Your task is to copy the stretch of lines in the records below that begins with the line containing "middle mcp: (632, 244)" and ends with the line containing "thumb cmc: (620, 299)", exactly as written, with nothing added.

# Bounding boxes with keypoints
****************

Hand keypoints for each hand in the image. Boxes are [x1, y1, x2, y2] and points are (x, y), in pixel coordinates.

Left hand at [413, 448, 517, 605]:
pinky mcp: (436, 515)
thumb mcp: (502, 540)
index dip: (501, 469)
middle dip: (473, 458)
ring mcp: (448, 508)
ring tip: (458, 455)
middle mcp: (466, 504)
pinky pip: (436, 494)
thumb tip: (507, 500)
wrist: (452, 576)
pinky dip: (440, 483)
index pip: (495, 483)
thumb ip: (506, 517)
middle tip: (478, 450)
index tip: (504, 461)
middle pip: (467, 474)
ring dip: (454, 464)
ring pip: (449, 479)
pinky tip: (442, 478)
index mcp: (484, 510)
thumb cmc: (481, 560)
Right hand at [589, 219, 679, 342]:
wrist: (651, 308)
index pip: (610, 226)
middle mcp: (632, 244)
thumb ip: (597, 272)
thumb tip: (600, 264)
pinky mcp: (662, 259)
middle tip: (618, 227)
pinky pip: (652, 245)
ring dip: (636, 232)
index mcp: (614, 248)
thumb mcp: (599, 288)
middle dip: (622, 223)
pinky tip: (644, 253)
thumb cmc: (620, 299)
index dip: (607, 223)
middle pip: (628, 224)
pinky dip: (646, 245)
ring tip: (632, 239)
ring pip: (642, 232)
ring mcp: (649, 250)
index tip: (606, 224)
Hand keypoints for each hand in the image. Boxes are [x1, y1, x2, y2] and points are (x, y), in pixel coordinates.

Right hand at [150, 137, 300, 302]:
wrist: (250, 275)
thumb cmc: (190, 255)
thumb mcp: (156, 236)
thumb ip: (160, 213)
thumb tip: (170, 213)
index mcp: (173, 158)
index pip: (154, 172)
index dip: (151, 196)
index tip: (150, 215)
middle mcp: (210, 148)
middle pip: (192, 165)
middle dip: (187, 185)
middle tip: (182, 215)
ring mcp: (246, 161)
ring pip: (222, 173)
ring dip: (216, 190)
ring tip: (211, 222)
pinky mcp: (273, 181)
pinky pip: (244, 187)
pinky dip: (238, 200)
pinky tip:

****************

# Exercise result
middle mcp: (632, 244)
thumb ip: (597, 272)
thumb tip: (600, 264)
pinky mcp: (662, 259)
middle tip: (618, 227)
pinky pip: (652, 245)
ring dip: (636, 232)
index mcp: (614, 248)
thumb mcp: (599, 288)
middle dip: (622, 223)
pinky tip: (644, 253)
thumb cmc: (620, 299)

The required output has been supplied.